### TASK DESCRIPTION
Exactly as written, transcribe the data from its opening line through the line containing "第五步，新建 UserMapper.java 接口：". Leave every picture out.

### THE RECORDS

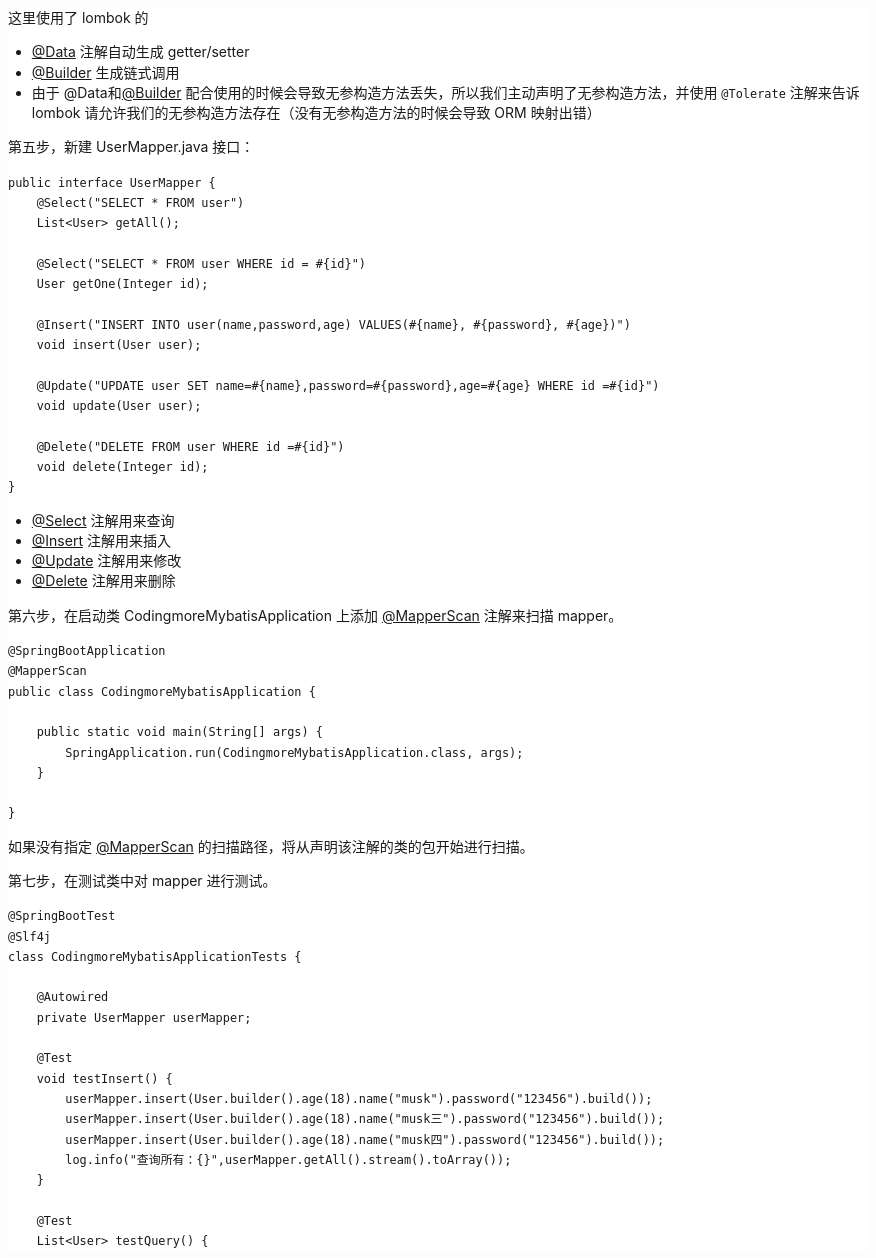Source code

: 这里使用了 lombok 的

*   [@Data](/Data ) 注解自动生成 getter/setter
*   [@Builder](/Builder ) 生成链式调用
*   由于 @Data和[@Builder](/Builder ) 配合使用的时候会导致无参构造方法丢失，所以我们主动声明了无参构造方法，并使用 `@Tolerate` 注解来告诉 lombok 请允许我们的无参构造方法存在（没有无参构造方法的时候会导致 ORM 映射出错）

第五步，新建 UserMapper.java 接口：

```
public interface UserMapper {
    @Select("SELECT * FROM user")
    List<User> getAll();

    @Select("SELECT * FROM user WHERE id = #{id}")
    User getOne(Integer id);

    @Insert("INSERT INTO user(name,password,age) VALUES(#{name}, #{password}, #{age})")
    void insert(User user);

    @Update("UPDATE user SET name=#{name},password=#{password},age=#{age} WHERE id =#{id}")
    void update(User user);

    @Delete("DELETE FROM user WHERE id =#{id}")
    void delete(Integer id);
}
```

*   [@Select](/Select ) 注解用来查询
*   [@Insert](/Insert ) 注解用来插入
*   [@Update](/Update ) 注解用来修改
*   [@Delete](/Delete ) 注解用来删除

第六步，在启动类 CodingmoreMybatisApplication 上添加 [@MapperScan](/MapperScan ) 注解来扫描 mapper。

```
@SpringBootApplication
@MapperScan
public class CodingmoreMybatisApplication {

	public static void main(String[] args) {
		SpringApplication.run(CodingmoreMybatisApplication.class, args);
	}

}
```

如果没有指定 [@MapperScan](/MapperScan ) 的扫描路径，将从声明该注解的类的包开始进行扫描。

第七步，在测试类中对 mapper 进行测试。

```
@SpringBootTest
@Slf4j
class CodingmoreMybatisApplicationTests {

	@Autowired
	private UserMapper userMapper;

	@Test
	void testInsert() {
		userMapper.insert(User.builder().age(18).name("musk").password("123456").build());
		userMapper.insert(User.builder().age(18).name("musk三").password("123456").build());
		userMapper.insert(User.builder().age(18).name("musk四").password("123456").build());
		log.info("查询所有：{}",userMapper.getAll().stream().toArray());
	}

	@Test
	List<User> testQuery() {
```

### WRITTEN RESPONSE
Source code

: 这里使用了 lombok 的

*   [@Data](/Data ) 注解自动生成 getter/setter
*   [@Builder](/Builder ) 生成链式调用
*   由于 @Data和[@Builder](/Builder ) 配合使用的时候会导致无参构造方法丢失，所以我们主动声明了无参构造方法，并使用 `@Tolerate` 注解来告诉 lombok 请允许我们的无参构造方法存在（没有无参构造方法的时候会导致 ORM 映射出错）

第五步，新建 UserMapper.java 接口：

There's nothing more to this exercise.